With a focus on promoting fair globalization in textiles and clothing in a post-MFA environment, the meeting will be held at ILO headquarters in Geneva from 24 to 26 October 2005. It will centre on developing strategies to ensure decent work worldwide and promoting social dialogue between governments and employers' and workers' organizations regarding the consequences and trends associated with the end of the quota system. Participants will also share their own experiences on how they have helped and will continue to help their respective constituents adapt to the changing environment. At the conclusion of the meeting, the results of the discussions and any recommendations will be presented to the ILO Governing Body.
Representatives of governments from the following countries have been invited to participate: Bangladesh, Brazil, Cambodia, China, France, Haiti, India, Kenya, Lesotho, Mexico, Morocco, the Philippines, Romania, Turkey, the United States, Burkina Faso, Egypt, the Dominican Republic, Italy, Madagascar, Sri Lanka, and Viet Nam. In addition, 15 employer and 15 worker delegates will take part in the meeting. Observers from the World Bank, the World Trade Organization (WTO), the Organisation for Economic Co-operation and Development (OECD), the European Union, the United Nations Conference on Trade and Development (UNCTAD), the International Trade Centre, and the International Textiles and Clothing Bureau have been asked to attend.
An ILO report being prepared for the meeting will assess the initial impact of the end of the quotas on the world of work and discuss key developments since the quotas were lifted during the first quarter of 2005. It will focus on major producing and importing countries, reviewing initiatives undertaken around the world with the help of the ILO to promote competitiveness in the industry while maintaining decent working conditions.
Balancing the world on a pin
In many ways, the MFA brought about a sense of equilibrium as the textile and clothing sector was growing more global and interconnected over the last 40 years. Created in 1974, the MFA governed the global give-and-take of textiles and clothing through a complex system of quotas established by industrialized nations to protect their sectors from outside competition. As a result, clothing exporters migrated throughout the world in search of countries where additional quotas were still available, and in the process helped to create millions of jobs in nations that previously had a small textile exporting business, if any.
But the MFA was only a finite solution, with the eventual aim of integrating the sector into the General Agreement on Tariffs and Trade over a 10-year period by phasing out the quota system in four steps, the last of which was completed on 1 January 2005.
Weighing the possibilities
A working paper issued by the ILO in January 2005, entitled "Labour implications of the textiles and clothing quota phase-out" made the first attempt to examine the impact of ending the MFA quota system. The paper examined how nine exporters (Bangladesh, China, the Dominican Republic, the European Union, India, Pakistan, the Philippines, Romania, and the United States) were anticipating the change in regulations prior to 1 January 2005.
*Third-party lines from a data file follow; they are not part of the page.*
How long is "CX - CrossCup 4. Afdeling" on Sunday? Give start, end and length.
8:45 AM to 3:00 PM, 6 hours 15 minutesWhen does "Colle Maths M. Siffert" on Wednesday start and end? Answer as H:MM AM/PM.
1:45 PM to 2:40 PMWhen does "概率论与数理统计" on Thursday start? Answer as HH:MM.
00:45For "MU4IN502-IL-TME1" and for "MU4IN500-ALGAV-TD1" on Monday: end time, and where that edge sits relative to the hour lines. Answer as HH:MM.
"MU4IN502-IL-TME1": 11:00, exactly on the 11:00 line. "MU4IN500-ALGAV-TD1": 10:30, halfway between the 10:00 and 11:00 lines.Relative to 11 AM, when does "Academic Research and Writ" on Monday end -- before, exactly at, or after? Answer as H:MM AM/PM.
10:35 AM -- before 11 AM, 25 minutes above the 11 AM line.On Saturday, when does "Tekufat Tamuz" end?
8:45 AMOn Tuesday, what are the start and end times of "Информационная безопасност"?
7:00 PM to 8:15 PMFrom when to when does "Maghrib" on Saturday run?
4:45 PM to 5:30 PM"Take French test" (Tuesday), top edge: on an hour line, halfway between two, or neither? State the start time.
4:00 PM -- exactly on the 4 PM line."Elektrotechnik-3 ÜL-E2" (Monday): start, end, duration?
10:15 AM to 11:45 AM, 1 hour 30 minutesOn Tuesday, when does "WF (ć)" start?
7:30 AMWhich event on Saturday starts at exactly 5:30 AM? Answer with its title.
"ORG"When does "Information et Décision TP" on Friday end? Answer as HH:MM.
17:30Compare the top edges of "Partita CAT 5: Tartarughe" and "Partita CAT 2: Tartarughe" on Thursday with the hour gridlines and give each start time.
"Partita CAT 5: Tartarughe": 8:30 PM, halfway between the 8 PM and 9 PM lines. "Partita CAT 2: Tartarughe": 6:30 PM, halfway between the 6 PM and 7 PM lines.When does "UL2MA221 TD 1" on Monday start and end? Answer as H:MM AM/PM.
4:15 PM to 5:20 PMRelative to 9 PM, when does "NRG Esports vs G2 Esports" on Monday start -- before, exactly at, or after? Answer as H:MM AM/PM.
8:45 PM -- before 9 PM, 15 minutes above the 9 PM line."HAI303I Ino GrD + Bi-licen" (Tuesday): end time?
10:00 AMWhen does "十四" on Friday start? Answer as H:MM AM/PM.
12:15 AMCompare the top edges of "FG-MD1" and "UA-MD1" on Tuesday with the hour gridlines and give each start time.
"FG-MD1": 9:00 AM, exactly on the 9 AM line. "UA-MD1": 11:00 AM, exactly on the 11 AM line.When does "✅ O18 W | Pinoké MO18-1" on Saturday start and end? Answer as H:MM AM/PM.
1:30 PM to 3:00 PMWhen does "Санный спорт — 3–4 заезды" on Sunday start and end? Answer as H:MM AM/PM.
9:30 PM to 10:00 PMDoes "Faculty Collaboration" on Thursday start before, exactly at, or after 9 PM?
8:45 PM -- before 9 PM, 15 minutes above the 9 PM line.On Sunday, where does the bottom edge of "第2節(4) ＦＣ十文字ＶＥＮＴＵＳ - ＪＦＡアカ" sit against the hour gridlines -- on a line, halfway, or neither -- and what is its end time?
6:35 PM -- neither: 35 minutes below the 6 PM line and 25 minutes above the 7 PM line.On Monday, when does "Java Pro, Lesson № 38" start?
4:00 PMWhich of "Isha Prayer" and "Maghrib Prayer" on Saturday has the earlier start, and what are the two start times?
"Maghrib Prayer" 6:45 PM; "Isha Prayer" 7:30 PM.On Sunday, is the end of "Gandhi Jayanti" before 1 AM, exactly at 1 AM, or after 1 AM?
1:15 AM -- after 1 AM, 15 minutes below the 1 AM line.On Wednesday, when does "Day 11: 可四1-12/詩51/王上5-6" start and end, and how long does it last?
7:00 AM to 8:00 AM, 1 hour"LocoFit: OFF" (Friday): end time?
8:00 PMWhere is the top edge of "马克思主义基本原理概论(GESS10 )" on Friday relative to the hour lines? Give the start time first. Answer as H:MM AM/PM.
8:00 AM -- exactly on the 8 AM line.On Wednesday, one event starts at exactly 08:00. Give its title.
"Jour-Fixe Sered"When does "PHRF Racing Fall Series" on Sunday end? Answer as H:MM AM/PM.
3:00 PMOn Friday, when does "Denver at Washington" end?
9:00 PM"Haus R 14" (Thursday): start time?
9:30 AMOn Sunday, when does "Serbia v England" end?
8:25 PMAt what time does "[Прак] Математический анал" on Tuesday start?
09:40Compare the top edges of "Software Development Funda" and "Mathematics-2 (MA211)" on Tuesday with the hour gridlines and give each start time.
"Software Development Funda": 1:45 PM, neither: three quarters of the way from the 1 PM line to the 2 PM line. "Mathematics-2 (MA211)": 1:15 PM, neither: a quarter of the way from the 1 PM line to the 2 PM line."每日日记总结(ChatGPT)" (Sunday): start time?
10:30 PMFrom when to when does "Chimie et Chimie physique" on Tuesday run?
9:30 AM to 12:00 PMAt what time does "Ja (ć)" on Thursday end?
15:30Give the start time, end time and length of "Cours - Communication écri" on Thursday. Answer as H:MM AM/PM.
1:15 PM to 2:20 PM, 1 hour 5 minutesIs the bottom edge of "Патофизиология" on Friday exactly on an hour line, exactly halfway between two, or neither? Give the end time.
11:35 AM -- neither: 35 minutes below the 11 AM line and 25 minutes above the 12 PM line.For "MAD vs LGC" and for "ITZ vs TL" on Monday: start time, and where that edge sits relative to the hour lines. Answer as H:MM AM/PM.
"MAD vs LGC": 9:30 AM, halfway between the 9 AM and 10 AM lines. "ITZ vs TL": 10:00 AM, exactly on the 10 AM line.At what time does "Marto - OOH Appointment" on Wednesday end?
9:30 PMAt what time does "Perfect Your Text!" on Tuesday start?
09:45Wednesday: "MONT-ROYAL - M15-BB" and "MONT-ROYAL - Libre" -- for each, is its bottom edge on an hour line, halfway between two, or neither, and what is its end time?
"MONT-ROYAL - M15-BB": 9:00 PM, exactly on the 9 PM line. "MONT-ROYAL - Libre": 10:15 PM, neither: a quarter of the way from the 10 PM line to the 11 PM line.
The paper concluded that countries in south Asia could emerge stronger in the international arena than others, with an advantage for capacity, workforce, and cost-efficiency that is more attractive to buyer firms. Meanwhile, in countries that are not at the fore of the textile and clothing sector and depended on the quotas to ensure viability, things may begin to shift. They are now relying on ingenuity for what they lack in infrastructure to handle the transition as gracefully and competitively as possible. For example, Thailand is promoting Bangkok as a leading fashion centre for Asia, and Cambodia is making a determined effort to improve working conditions for employees.
The paper also stated that employment could decline as a result of the end of the quotas, particularly in countries that formerly imposed them. The ILO estimates a global decline of between 1 and 2.5 per cent by 2018. However, the proliferation of international supply chains could improve the bargaining position of workers in participating firms, and thus improve the quality of employment conditions for those working in the sector.
These are just hypothetical conclusions, and the true global impact of the end of the quota system on textile trade remains to be seen. But for the ILO, dealing with these new circumstances in a socially responsible way, particularly when international competition is high, will require integrated social and economic strategies to be implemented at the national and international level. The October meeting will offer an ideal opportunity for government, employer, and worker delegations from around the world to work together in building a fair globalization.